**Exercise text**:
Fall Real Estate: Fueling Change

One group challenges a plan to put wind turbines on a wild mountain ridge in northeastern Pennsylvania because it doesn’t like how the turbines will look and sound.

One group challenges a plan to put wind turbines on a wild mountain ridge in northeastern Pennsylvania because it doesn’t like how the turbines will look and sound.

Another group battles developers hoping to erect an ethanol refinery in Franklin County.

These kinds of fights over land use are likely to become more common as Pennsylvania, and the country as a whole, struggles to create alternatives to foreign oil and other established forms of energy, according to local observers.

“I think it’s going to be a huge issue going forward,” said Joel Burcat, a Harrisburg attorney who heads the environmental practice at Saul Ewing.

Changing regulations and incentives are boosting the demand for alternative energy sources, observers said. Concerns about climate change and the rising cost of fossil fuels, such as oil and natural gas, also are driving interest.

Pennsylvania is home to eight wind farms, with plans moving ahead for at least six more, according to the American Wind Energy Association in Washington, D.C. Several farms, including Waymart Wind Farm in northeastern Pennsylvania, had to win over local critics before opening.

**Dataset excerpts**:
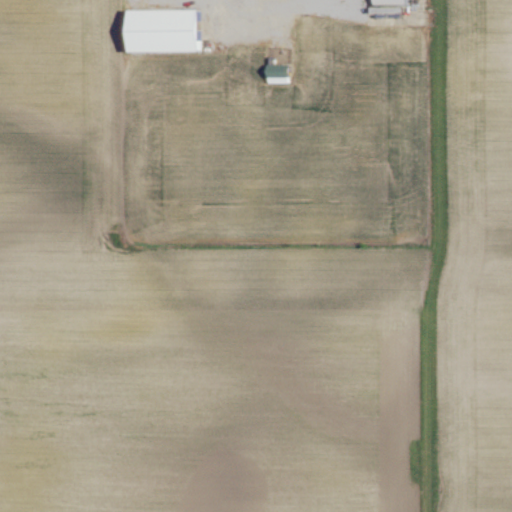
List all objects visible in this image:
building: (390, 3)
road: (270, 8)
building: (160, 33)
road: (432, 376)
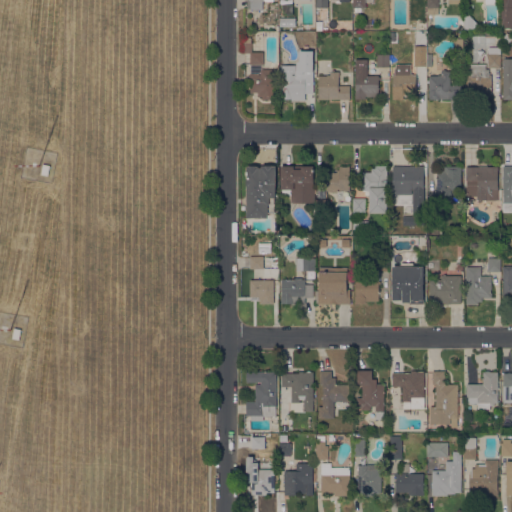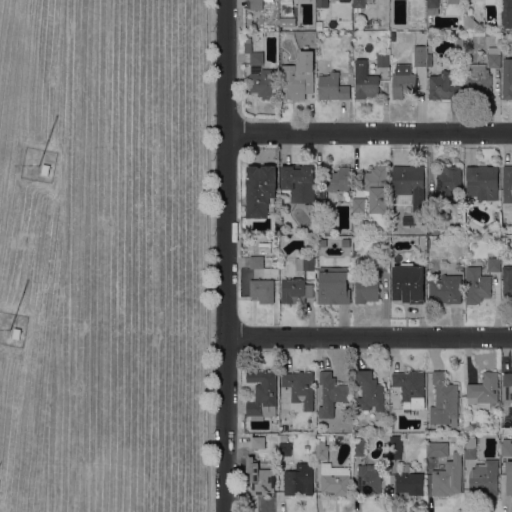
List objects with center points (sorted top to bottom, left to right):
building: (341, 0)
building: (454, 1)
building: (322, 3)
building: (357, 3)
building: (360, 3)
building: (255, 4)
building: (256, 4)
building: (433, 7)
building: (288, 9)
building: (506, 14)
building: (287, 21)
building: (470, 23)
building: (319, 25)
building: (489, 33)
building: (460, 43)
building: (419, 48)
building: (418, 49)
building: (253, 52)
building: (255, 57)
building: (494, 57)
building: (381, 59)
building: (429, 59)
building: (470, 59)
building: (382, 60)
building: (481, 62)
building: (297, 77)
building: (298, 77)
building: (506, 78)
building: (507, 78)
building: (402, 79)
building: (364, 80)
building: (401, 80)
building: (365, 81)
building: (478, 81)
building: (261, 83)
building: (263, 83)
building: (443, 86)
building: (331, 87)
building: (332, 87)
building: (443, 87)
road: (343, 116)
road: (454, 116)
road: (368, 133)
building: (43, 171)
building: (337, 179)
building: (338, 179)
building: (446, 180)
building: (480, 181)
building: (297, 182)
building: (299, 182)
building: (448, 182)
building: (482, 182)
building: (406, 183)
building: (376, 188)
building: (506, 188)
building: (258, 189)
building: (376, 190)
building: (411, 190)
building: (261, 191)
building: (507, 202)
building: (357, 204)
building: (359, 205)
building: (433, 205)
building: (322, 206)
building: (322, 243)
building: (346, 243)
road: (226, 255)
road: (208, 256)
building: (255, 262)
building: (256, 262)
road: (238, 263)
building: (304, 263)
building: (306, 263)
building: (383, 264)
building: (493, 264)
building: (494, 265)
building: (460, 266)
building: (506, 280)
building: (407, 283)
building: (408, 283)
building: (507, 284)
building: (333, 285)
building: (334, 285)
building: (476, 285)
building: (477, 285)
building: (261, 289)
building: (444, 289)
building: (446, 289)
building: (262, 290)
building: (295, 290)
building: (367, 290)
building: (14, 335)
road: (369, 335)
building: (410, 387)
building: (506, 387)
building: (507, 387)
building: (410, 389)
building: (300, 390)
building: (483, 390)
building: (485, 390)
building: (369, 391)
building: (295, 392)
building: (261, 393)
building: (329, 393)
building: (371, 393)
building: (331, 394)
building: (263, 395)
building: (444, 401)
building: (444, 402)
building: (472, 427)
building: (432, 430)
building: (258, 442)
building: (394, 446)
building: (358, 447)
building: (396, 447)
building: (506, 447)
building: (321, 448)
building: (435, 448)
building: (470, 448)
building: (284, 449)
building: (437, 449)
building: (447, 476)
building: (508, 476)
building: (258, 477)
building: (483, 477)
building: (259, 478)
building: (485, 478)
building: (509, 478)
building: (297, 479)
building: (298, 479)
building: (333, 479)
building: (335, 479)
building: (368, 479)
building: (369, 479)
building: (443, 479)
building: (409, 481)
building: (408, 482)
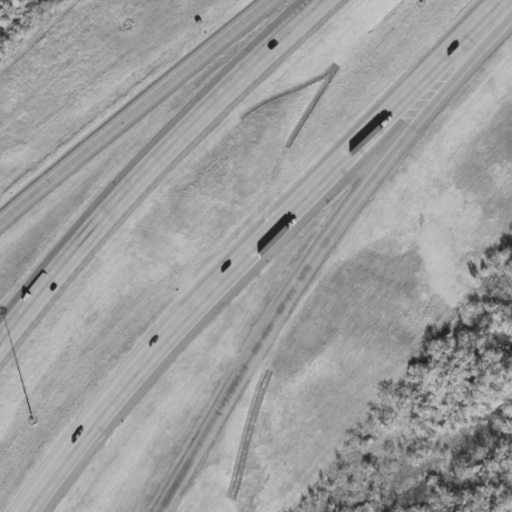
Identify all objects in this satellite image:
street lamp: (422, 1)
park: (11, 10)
park: (18, 16)
road: (474, 25)
road: (430, 89)
road: (133, 109)
road: (152, 163)
road: (229, 272)
road: (276, 313)
street lamp: (34, 418)
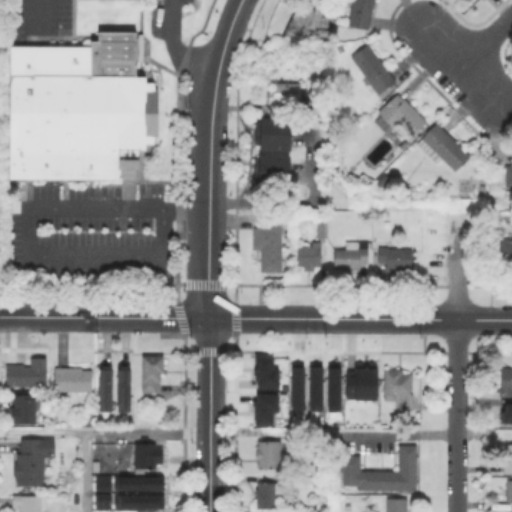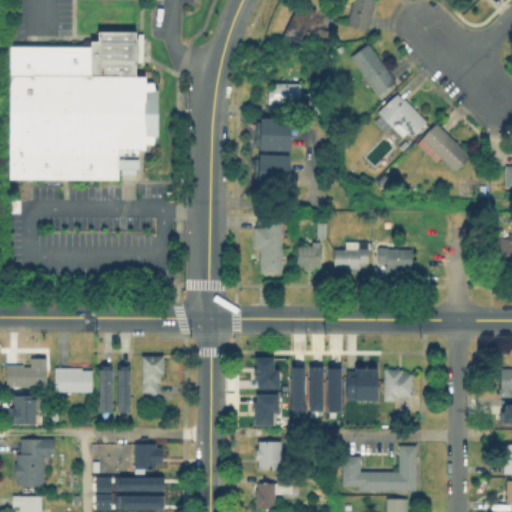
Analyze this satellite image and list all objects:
building: (482, 0)
road: (153, 3)
building: (361, 13)
building: (359, 14)
building: (297, 20)
building: (304, 25)
road: (484, 35)
road: (458, 65)
building: (371, 67)
building: (373, 69)
building: (281, 91)
building: (284, 95)
building: (77, 109)
building: (83, 109)
building: (400, 115)
building: (400, 117)
building: (277, 131)
building: (271, 132)
building: (443, 145)
building: (444, 147)
road: (208, 157)
building: (277, 163)
building: (270, 167)
building: (510, 174)
building: (507, 175)
building: (381, 184)
road: (186, 210)
building: (321, 231)
building: (270, 242)
building: (266, 245)
building: (505, 245)
building: (507, 252)
building: (349, 254)
building: (306, 255)
road: (31, 256)
building: (351, 256)
building: (308, 257)
building: (394, 258)
building: (395, 259)
road: (183, 318)
road: (277, 318)
road: (79, 319)
traffic signals: (208, 319)
road: (364, 319)
road: (419, 319)
road: (485, 320)
road: (457, 361)
building: (149, 371)
building: (263, 371)
building: (264, 372)
building: (25, 373)
building: (151, 373)
building: (18, 374)
building: (70, 378)
building: (71, 381)
building: (359, 381)
building: (504, 381)
building: (504, 381)
building: (360, 382)
building: (394, 382)
building: (396, 385)
building: (106, 386)
building: (295, 386)
building: (331, 386)
building: (103, 387)
building: (121, 387)
building: (125, 387)
building: (295, 387)
building: (313, 387)
building: (313, 387)
building: (332, 387)
building: (22, 407)
building: (262, 407)
building: (263, 407)
building: (25, 408)
building: (505, 412)
building: (505, 413)
road: (208, 415)
building: (55, 417)
road: (171, 431)
road: (399, 434)
road: (484, 434)
building: (266, 453)
building: (145, 455)
building: (267, 456)
building: (147, 457)
building: (506, 457)
building: (506, 457)
building: (30, 459)
building: (32, 460)
road: (84, 471)
building: (381, 471)
building: (383, 474)
building: (137, 482)
building: (99, 483)
building: (507, 489)
building: (510, 489)
building: (111, 492)
building: (267, 492)
building: (272, 493)
building: (100, 499)
building: (136, 500)
building: (25, 502)
building: (28, 504)
building: (394, 504)
building: (396, 506)
building: (290, 511)
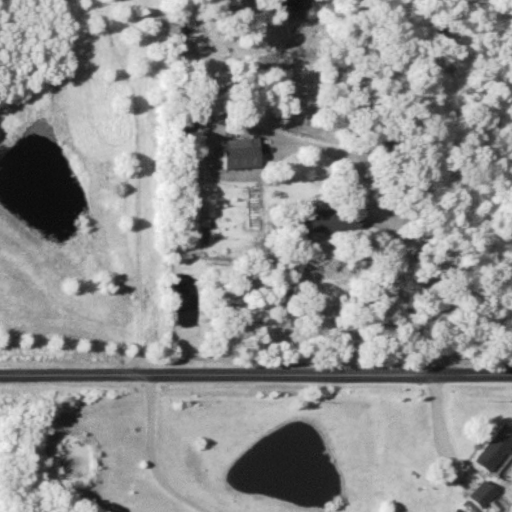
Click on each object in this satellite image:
building: (240, 152)
road: (135, 182)
building: (323, 219)
road: (419, 286)
road: (256, 372)
road: (436, 422)
building: (492, 446)
road: (149, 457)
building: (480, 493)
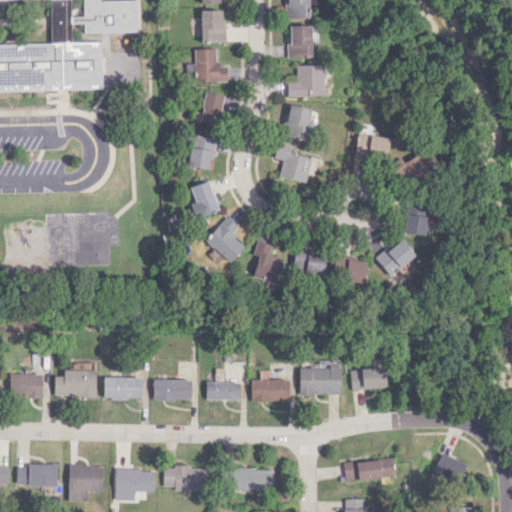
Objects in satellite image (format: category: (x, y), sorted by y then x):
building: (208, 1)
building: (295, 8)
building: (211, 25)
building: (297, 40)
building: (55, 41)
building: (56, 41)
building: (206, 65)
building: (305, 80)
building: (210, 107)
building: (294, 120)
building: (309, 124)
building: (369, 146)
road: (243, 147)
building: (199, 150)
road: (94, 151)
building: (293, 163)
building: (411, 167)
building: (202, 198)
road: (372, 210)
building: (412, 216)
building: (223, 239)
building: (392, 256)
building: (264, 262)
building: (307, 263)
building: (339, 266)
building: (354, 269)
building: (365, 377)
building: (317, 380)
building: (73, 383)
building: (23, 384)
building: (120, 387)
building: (169, 388)
building: (219, 389)
building: (267, 389)
building: (267, 389)
building: (220, 390)
road: (235, 433)
road: (501, 462)
building: (366, 468)
building: (444, 469)
building: (2, 472)
road: (308, 472)
building: (36, 475)
building: (183, 477)
building: (245, 478)
building: (81, 480)
building: (130, 481)
building: (350, 504)
building: (459, 510)
building: (261, 511)
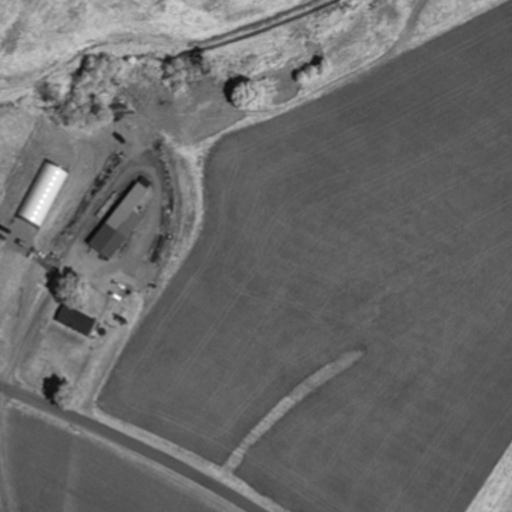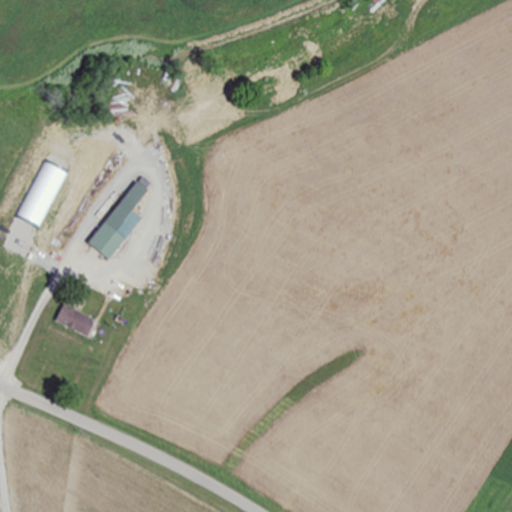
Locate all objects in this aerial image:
building: (110, 242)
building: (78, 320)
building: (79, 321)
road: (130, 443)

**Task details**:
Write out the part of the article on energy land-use fights from "Changing regulations and" to "critics before opening.". The listing has nothing to do with the article on energy land-use fights.

**Response below**:
Changing regulations and incentives are boosting the demand for alternative energy sources, observers said. Concerns about climate change and the rising cost of fossil fuels, such as oil and natural gas, also are driving interest.

Pennsylvania is home to eight wind farms, with plans moving ahead for at least six more, according to the American Wind Energy Association in Washington, D.C. Several farms, including Waymart Wind Farm in northeastern Pennsylvania, had to win over local critics before opening.